In an example of what really amounts to an over-complicated opinion regarding an arbitration provision, the case of Lowe v. Nissan of Brandon, Inc., 43 Fla. L. Weekly D103b (Fla. 2d DCA 2017) dealt with a consumer automobile transaction where a consumer challenged the sale price of an automobile.  The consumer purchased a car and signed three contemporaneous contracts: a purchase agreement, an installment sale contract (i.e., the purchase was subject to the condition that the installment contract would be accepted by a financing institution), and an arbitration agreement.  The purchase agreement incorporated the arbitration agreement.   The arbitration agreement incorporated the installment contract.  The installment contract (quite confusingly, in my opinion), however, did not incorporate the arbitration agreement or the purchase contract.


The consumer claimed that because the installment contract did NOT incorporate the arbitration agreement, arbitration did not apply to disputes involving the installment contract.  Notwithstanding, the trial court compelled arbitration. The appellate court affirmed.


The general contract principle regarding construing contemporaneously executed documents together has been reiterated in many casesSee, e.g.Dodge City, 693 So. 2d at 1035; Phoenix Motor Co., 144 So. 3d at 696 (quoting Collins, 641 So. 2d at 459). “But if the parties execute ‘two separate contracts and only one contract contains an arbitration clause, the parties cannot be compelled to arbitrate disputes arising from the contract that does not call for arbitration.’ ” Phoenix Motor Co., 144 So. 3d at 696 (quoting Lee v. All Fla. Constr. Co., 662 So. 2d 365, 366 (Fla. 3d DCA 1995)). The exception is where the contract with the arbitration clause incorporates by reference the contract which does not contain an arbitration clause, such that the latter could be “interpreted as part of the [former] contract.” Id. at 697 (citing Affinity Internet, Inc. v. Consol. Credit Counseling Servs., Inc., 920 So. 2d 1286, 1288-89 (Fla. 4th DCA 2006)).

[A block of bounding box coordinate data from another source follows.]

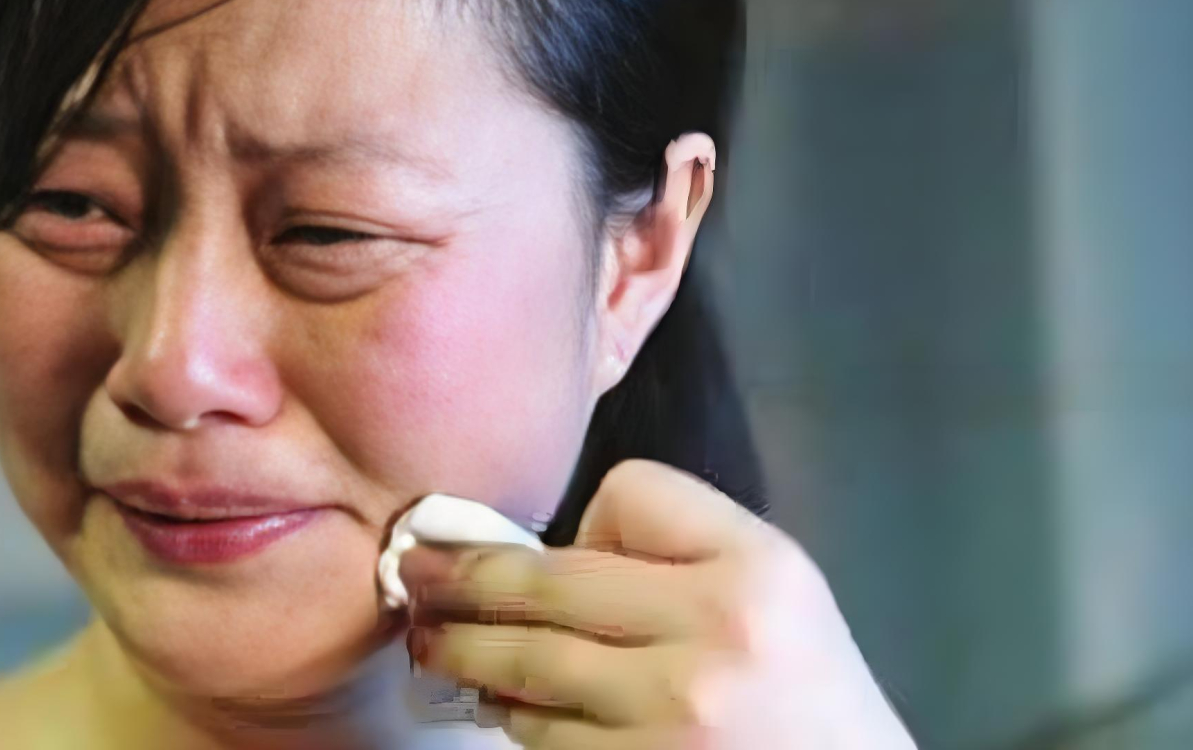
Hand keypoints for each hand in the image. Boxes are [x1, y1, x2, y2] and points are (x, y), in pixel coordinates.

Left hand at [400, 459, 916, 749]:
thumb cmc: (806, 694)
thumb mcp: (776, 590)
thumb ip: (678, 549)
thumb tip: (542, 554)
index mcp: (753, 569)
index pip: (626, 492)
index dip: (593, 516)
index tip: (572, 546)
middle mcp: (713, 637)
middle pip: (544, 581)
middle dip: (461, 577)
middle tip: (412, 574)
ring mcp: (671, 721)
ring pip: (528, 664)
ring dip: (467, 653)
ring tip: (433, 642)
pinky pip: (543, 739)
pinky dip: (515, 721)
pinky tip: (502, 710)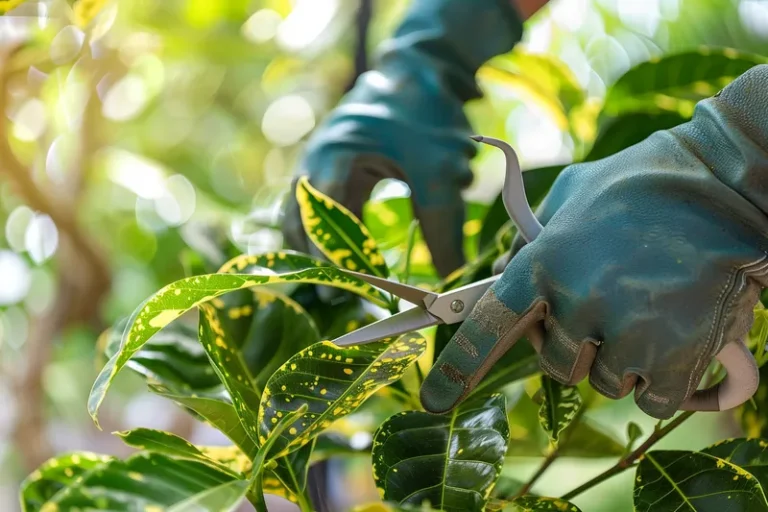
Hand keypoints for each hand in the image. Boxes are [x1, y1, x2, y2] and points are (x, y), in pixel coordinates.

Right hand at [281, 0, 523, 277]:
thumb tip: (449, 281)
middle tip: (336, 298)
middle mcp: (317, 157)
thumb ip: (442, 228)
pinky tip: (345, 258)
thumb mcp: (440, 171)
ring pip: (305, 216)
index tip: (344, 290)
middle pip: (301, 219)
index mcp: (336, 152)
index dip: (330, 255)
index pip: (321, 216)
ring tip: (338, 286)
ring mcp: (320, 161)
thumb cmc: (429, 115)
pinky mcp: (333, 167)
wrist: (422, 72)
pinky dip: (329, 235)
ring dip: (320, 250)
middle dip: (318, 259)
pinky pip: (319, 209)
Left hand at [420, 64, 767, 418]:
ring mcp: (626, 333)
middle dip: (576, 346)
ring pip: (605, 381)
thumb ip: (530, 239)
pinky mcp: (675, 357)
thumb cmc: (642, 183)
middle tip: (607, 309)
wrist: (724, 184)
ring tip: (649, 309)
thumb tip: (503, 273)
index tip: (436, 399)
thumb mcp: (569, 194)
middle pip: (557, 366)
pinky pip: (651, 401)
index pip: (488, 328)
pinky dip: (662, 381)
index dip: (458, 368)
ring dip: (621, 359)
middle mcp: (577, 303)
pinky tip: (675, 339)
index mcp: (543, 264)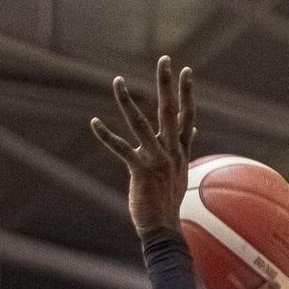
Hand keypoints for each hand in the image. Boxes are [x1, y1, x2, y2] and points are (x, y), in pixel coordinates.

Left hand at [91, 55, 193, 236]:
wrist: (164, 229)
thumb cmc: (170, 201)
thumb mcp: (182, 171)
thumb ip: (186, 147)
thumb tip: (194, 130)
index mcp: (180, 150)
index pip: (187, 115)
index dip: (186, 93)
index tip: (185, 71)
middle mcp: (171, 151)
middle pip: (170, 111)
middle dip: (166, 85)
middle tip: (165, 59)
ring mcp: (156, 160)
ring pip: (141, 124)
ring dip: (127, 101)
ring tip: (117, 81)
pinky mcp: (141, 171)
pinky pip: (121, 149)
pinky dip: (106, 136)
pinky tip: (94, 122)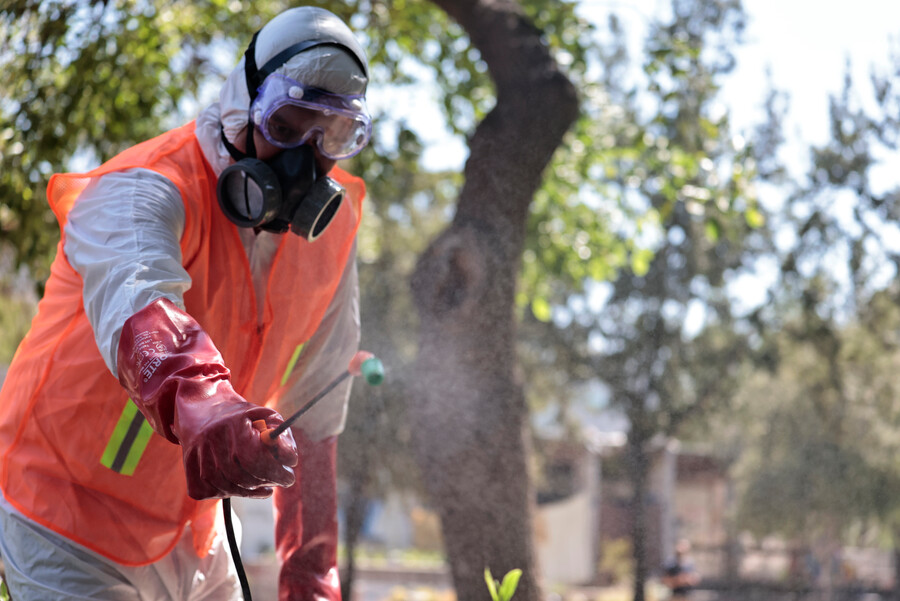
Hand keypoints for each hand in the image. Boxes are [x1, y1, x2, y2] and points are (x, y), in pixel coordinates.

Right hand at [117, 298, 298, 499]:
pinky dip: (230, 492)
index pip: (255, 457)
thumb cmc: (240, 415)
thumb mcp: (265, 416)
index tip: (289, 475)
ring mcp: (196, 455)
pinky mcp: (188, 469)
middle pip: (242, 475)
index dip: (275, 470)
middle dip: (267, 481)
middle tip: (281, 480)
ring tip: (265, 484)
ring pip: (227, 487)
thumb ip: (280, 435)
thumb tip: (290, 459)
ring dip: (251, 490)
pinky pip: (211, 491)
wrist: (200, 407)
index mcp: (232, 423)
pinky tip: (242, 485)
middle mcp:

To incorporate by reference a collateral document, the incorporating document must (1) specifically provide “ ‘that it is subject to the incorporated [collateral] document’ ” and (2) the collateral document to be incorporated must be “ ‘sufficiently described or referred to in the incorporating agreement’ ” so that the intent of the parties may be ascertained. Kantner v. Boutin, 624 So. 2d 779, 781 (Fla. 4th DCA 1993) (quoting Hurwitz v. C.G.J. Corp., 168 So. 2d 84, 87 (Fla. 3d DCA 1964)). The [s]upreme [c]ourt set forth the second requirement for incorporation by reference in OBS Co. v. Pace Construction Corp., 558 So. 2d 404, 406 (Fla. 1990): “It is a generally accepted rule of contract law that, where a writing expressly refers to and sufficiently describes another document, that other document, or so much of it as is referred to, is to be interpreted as part of the writing.”

Lowe, supra.


Here, there was no dispute regarding the contemporaneous execution of the contracts.  The appellate court found that while the installment contract did not incorporate the arbitration provision, this contract was a condition precedent to the purchase agreement.  Thus, once the installment contract was accepted by a financing institution, the purchase agreement with the arbitration provision became the operative contract without any conditions precedent. (The case actually has a more complicated legal analysis to affirm the trial court’s ruling that the parties should be compelled to arbitration).


In my opinion, this is nothing more than a basis to compel the parties to arbitrate when the installment contract that was sued upon did not contain an arbitration provision or incorporate the arbitration agreement or purchase agreement.  All of this could have been avoided had specificity occurred in the installment contract or had the purchase agreement specifically incorporated the installment contract.  But, if arbitration is a creature of contract, and the dealership prepared (which it did) the contracts it wanted the consumer to contemporaneously execute, compelling the parties to arbitrate based on what is perceived to be the “operative contract” seems to go against the grain that parties cannot be compelled to arbitrate disputes arising from a contract that does not contain an arbitration provision.